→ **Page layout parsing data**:
*** Block opens ***
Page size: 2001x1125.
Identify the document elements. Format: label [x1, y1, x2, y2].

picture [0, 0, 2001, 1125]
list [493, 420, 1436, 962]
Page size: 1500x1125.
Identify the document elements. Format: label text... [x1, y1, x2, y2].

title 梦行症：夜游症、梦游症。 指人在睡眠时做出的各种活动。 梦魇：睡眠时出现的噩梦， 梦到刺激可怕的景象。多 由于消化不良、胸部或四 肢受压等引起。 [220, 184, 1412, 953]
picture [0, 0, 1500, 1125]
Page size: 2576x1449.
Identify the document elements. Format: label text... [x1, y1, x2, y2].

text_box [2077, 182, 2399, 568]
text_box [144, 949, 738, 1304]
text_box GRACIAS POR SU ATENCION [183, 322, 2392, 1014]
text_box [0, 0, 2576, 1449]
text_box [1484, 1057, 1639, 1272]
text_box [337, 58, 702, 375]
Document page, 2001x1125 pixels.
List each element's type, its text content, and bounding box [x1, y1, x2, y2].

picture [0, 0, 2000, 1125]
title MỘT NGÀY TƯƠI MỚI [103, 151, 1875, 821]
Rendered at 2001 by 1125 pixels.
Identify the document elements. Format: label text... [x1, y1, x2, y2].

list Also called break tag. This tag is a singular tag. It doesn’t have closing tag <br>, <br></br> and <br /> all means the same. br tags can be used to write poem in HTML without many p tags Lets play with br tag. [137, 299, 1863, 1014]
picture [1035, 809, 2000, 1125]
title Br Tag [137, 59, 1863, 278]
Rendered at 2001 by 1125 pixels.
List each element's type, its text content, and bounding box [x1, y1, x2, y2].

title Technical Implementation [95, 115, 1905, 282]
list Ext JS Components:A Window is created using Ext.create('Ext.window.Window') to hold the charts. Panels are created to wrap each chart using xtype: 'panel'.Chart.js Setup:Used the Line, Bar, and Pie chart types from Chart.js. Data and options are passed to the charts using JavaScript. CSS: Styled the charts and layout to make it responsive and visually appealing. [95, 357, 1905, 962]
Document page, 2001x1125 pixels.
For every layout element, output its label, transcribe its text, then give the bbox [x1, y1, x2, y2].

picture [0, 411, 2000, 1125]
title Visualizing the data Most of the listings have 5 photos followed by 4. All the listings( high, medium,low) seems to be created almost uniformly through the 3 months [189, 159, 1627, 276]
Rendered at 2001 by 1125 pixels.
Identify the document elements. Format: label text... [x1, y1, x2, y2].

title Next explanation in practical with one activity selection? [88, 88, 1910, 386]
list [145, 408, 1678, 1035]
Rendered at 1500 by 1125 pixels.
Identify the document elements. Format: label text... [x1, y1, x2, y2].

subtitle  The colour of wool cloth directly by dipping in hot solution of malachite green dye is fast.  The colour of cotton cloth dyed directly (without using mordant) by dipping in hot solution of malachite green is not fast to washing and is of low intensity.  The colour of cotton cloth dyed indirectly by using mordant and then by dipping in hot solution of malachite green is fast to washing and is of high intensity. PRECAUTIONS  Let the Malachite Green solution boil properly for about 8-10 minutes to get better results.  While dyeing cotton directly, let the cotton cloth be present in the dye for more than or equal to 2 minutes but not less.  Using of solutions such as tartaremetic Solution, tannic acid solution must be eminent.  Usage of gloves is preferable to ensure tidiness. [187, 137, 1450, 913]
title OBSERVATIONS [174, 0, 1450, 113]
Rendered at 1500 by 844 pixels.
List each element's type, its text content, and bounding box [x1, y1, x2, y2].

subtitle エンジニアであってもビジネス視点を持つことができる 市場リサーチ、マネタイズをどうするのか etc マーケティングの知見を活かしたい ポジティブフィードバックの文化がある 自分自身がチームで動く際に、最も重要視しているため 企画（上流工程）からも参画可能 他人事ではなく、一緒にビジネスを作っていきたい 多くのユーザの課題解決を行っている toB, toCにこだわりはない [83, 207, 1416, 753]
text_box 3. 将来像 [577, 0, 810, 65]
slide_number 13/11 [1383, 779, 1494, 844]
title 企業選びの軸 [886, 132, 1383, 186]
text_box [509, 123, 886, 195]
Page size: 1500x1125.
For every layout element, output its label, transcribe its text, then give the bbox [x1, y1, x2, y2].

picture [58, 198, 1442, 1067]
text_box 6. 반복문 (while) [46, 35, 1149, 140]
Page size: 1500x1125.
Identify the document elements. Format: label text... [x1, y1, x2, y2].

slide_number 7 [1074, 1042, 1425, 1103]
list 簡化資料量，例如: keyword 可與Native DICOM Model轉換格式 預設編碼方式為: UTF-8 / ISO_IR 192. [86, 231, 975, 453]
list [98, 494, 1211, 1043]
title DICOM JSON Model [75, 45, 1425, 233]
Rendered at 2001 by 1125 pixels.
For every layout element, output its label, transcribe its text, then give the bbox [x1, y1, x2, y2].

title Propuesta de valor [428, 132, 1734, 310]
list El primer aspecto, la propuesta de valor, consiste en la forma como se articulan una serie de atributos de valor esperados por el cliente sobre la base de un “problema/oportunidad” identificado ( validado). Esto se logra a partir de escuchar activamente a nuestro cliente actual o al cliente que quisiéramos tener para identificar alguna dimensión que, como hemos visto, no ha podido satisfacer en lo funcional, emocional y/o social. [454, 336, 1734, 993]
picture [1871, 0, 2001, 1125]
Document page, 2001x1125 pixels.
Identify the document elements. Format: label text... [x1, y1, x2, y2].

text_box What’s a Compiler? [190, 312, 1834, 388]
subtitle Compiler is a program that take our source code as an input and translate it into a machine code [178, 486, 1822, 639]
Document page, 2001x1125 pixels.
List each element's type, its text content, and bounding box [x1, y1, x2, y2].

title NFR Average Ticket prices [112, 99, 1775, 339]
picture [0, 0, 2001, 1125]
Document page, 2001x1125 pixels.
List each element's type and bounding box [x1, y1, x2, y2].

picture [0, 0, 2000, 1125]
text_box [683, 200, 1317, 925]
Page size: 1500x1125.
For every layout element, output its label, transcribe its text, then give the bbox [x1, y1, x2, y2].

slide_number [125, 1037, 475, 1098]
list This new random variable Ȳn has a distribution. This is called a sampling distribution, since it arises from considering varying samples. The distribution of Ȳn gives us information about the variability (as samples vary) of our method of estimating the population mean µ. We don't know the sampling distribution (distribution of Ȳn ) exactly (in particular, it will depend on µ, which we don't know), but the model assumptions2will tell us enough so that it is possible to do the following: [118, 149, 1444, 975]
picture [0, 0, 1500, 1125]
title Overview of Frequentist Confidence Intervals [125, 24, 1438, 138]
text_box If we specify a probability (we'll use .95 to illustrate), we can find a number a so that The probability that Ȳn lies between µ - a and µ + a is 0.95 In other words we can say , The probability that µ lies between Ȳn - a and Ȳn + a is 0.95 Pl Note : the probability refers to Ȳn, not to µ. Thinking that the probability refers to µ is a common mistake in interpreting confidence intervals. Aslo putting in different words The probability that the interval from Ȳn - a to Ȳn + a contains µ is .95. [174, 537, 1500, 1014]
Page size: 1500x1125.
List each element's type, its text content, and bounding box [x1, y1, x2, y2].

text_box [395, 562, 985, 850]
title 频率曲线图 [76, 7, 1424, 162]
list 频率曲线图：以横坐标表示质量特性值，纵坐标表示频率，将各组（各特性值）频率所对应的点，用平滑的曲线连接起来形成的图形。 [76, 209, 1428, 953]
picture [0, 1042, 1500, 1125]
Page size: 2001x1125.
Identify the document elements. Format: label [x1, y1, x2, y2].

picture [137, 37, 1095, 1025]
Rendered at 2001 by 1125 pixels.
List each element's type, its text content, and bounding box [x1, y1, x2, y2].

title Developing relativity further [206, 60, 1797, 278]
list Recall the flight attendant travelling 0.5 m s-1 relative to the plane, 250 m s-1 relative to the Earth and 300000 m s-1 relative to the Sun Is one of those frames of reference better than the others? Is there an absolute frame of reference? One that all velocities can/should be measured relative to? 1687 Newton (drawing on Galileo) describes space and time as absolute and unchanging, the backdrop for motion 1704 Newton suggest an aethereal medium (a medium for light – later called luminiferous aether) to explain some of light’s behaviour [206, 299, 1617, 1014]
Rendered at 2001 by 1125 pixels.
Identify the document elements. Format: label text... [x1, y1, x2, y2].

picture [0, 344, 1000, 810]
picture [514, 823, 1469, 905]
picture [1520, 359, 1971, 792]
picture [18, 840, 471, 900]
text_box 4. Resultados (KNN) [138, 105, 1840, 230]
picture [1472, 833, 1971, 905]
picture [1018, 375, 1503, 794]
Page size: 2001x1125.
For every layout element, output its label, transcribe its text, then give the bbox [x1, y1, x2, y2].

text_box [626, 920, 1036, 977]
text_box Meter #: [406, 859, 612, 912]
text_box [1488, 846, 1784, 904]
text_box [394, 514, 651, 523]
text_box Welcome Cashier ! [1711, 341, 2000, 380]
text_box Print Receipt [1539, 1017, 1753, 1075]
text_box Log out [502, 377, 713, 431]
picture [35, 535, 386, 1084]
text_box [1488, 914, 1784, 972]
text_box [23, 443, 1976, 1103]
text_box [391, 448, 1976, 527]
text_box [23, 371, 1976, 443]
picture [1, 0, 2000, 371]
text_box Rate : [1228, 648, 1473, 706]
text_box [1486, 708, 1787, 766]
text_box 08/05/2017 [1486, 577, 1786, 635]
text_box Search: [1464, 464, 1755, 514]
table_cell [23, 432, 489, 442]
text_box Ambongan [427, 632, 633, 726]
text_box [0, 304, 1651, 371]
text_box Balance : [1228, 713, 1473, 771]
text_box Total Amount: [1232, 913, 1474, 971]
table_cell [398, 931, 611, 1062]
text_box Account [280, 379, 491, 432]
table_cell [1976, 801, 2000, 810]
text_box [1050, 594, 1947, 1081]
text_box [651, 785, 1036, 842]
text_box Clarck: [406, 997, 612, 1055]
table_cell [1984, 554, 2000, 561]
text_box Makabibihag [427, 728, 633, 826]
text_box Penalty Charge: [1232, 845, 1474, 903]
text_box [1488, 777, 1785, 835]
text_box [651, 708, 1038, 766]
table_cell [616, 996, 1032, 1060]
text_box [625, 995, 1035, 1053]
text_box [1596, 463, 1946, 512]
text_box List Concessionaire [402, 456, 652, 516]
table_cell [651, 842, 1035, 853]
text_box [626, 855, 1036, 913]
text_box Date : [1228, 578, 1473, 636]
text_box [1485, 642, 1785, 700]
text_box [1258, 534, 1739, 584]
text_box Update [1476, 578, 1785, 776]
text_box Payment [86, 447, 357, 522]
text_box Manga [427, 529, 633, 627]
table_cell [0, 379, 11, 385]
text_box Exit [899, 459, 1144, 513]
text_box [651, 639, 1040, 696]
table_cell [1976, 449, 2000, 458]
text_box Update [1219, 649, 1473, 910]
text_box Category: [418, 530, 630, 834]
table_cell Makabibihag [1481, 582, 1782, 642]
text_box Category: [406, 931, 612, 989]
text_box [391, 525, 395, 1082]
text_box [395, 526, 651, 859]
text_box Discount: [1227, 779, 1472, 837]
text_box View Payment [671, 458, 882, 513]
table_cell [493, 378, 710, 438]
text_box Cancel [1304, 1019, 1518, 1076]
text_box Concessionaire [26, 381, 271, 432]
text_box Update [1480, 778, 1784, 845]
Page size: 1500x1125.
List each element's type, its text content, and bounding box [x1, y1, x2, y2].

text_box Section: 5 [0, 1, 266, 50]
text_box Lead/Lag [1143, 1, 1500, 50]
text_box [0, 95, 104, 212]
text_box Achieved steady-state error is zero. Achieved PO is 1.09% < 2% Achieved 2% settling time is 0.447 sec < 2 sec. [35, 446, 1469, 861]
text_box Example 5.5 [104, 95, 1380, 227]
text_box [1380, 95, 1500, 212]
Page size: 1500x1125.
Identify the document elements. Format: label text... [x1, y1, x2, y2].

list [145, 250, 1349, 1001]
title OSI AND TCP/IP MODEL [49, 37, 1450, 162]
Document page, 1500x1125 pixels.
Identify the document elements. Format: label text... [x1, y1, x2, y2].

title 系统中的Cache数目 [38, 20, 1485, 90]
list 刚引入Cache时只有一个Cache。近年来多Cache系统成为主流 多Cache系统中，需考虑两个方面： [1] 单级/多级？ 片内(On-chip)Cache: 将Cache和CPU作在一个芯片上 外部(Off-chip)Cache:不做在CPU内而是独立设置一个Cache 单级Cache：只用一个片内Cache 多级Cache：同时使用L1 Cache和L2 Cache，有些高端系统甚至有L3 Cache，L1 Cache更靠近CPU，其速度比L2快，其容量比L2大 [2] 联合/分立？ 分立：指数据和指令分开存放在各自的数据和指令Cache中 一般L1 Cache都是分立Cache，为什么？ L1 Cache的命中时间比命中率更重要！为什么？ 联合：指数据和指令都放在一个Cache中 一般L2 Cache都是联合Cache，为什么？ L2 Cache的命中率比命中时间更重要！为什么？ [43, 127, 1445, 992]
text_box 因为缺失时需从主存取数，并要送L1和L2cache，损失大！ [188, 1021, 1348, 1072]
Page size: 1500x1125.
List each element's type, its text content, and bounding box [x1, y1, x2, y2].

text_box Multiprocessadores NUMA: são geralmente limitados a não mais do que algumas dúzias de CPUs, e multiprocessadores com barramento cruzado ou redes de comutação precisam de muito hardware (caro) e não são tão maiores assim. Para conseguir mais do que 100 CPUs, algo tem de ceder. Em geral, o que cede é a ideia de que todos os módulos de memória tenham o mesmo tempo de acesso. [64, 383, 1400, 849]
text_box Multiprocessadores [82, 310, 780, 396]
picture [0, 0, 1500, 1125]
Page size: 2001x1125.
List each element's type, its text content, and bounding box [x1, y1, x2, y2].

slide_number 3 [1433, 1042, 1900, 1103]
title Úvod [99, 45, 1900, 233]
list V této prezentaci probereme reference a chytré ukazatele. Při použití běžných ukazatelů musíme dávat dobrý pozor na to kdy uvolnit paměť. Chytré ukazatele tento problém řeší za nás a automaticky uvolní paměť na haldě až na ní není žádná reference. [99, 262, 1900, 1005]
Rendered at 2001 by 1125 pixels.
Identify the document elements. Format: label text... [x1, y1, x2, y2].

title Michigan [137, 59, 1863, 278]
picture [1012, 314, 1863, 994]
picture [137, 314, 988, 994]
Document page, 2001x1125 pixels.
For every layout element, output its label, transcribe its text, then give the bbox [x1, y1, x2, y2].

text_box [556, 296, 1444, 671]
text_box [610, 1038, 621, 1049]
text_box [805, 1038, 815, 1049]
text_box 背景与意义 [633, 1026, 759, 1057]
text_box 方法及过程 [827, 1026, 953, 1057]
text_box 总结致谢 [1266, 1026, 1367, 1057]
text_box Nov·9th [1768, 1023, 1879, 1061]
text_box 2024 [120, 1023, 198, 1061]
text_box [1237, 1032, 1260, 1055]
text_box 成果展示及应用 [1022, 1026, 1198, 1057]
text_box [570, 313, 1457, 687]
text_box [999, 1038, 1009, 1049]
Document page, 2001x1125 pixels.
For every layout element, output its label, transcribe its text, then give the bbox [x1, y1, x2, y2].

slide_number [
*** Block closes ***
→ **GOAL OF THE EXERCISE**: If a line comes after the one that contains "Page size: 2576x1449.", leave it out; return every line of the entries up to that point exactly, starting with the first, with that line included.

→ **RESPONSE FOR THIS EXERCISE**:
Page size: 2001x1125.
Identify the document elements. Format: label [x1, y1, x2, y2].

picture [0, 0, 2001, 1125]
list [493, 420, 1436, 962]
Page size: 1500x1125.
Identify the document elements. Format: label text... [x1, y1, x2, y2].

title 梦行症：夜游症、梦游症。 指人在睡眠时做出的各种活动。 梦魇：睡眠时出现的噩梦， 梦到刺激可怕的景象。多 由于消化不良、胸部或四 肢受压等引起。 [220, 184, 1412, 953]
picture [0, 0, 1500, 1125]
Page size: 2576x1449.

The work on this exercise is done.